Once pre-processed, the embeddings are sent to one or more machine learning models 406 trained to perform text classification by learning the patterns existing in all of the user-event information and associated application information. In some embodiments, the machine learning models 406 are semantics clustering models trained to classify or group the embeddings into different topics. This is accomplished by using the semantic meaning of words to quantify similarity between different pieces of text. In some embodiments, the machine learning models 406 may comprise one or more neural networks, including using a transformer deep learning architecture configured to perform natural language processing. The machine learning models 406 are trained/configured to provide one or more associated grouped events across the different user sessions. The grouped events are categorized into easily identifiable categories.

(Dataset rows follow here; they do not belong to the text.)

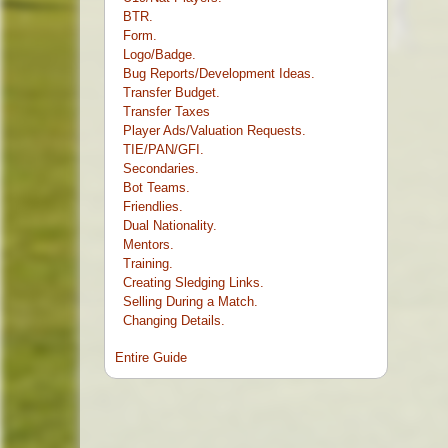
BTR.
Form.
Logo/Badge.
Bug Reports/Development Ideas.
Transfer Budget.
Transfer Taxes
Player Ads/Valuation Requests.
TIE/PAN/GFI.
Secondaries.
Bot Teams.
Friendlies.
Dual Nationality.
Mentors.
Training.
Creating Sledging Links.
Selling During a Match.
Changing Details.
Entire Guide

The analytics engine 408 may use the grouped events generated by the ML models 406 to identify and isolate (508) the session paths (e.g., series of steps 506a, 506b, . . . 506N) preceding the identified application errors 1, 2, . . . . N. The series of steps may be provided to an administrative user in the form of a graphical user interface.
While the present disclosure describes various embodiments for illustrative purposes, such description is not intended to be limited to such embodiments. On the contrary, the applicant's teachings described and illustrated herein encompass various alternatives, modifications, and equivalents, without departing from the embodiments, the general scope of which is defined in the appended claims. Information as herein shown and described in detail is fully capable of attaining the above-described object of the present disclosure, the presently preferred embodiment of the present disclosure, and is, thus, representative of the subject matter which is broadly contemplated by the present disclosure.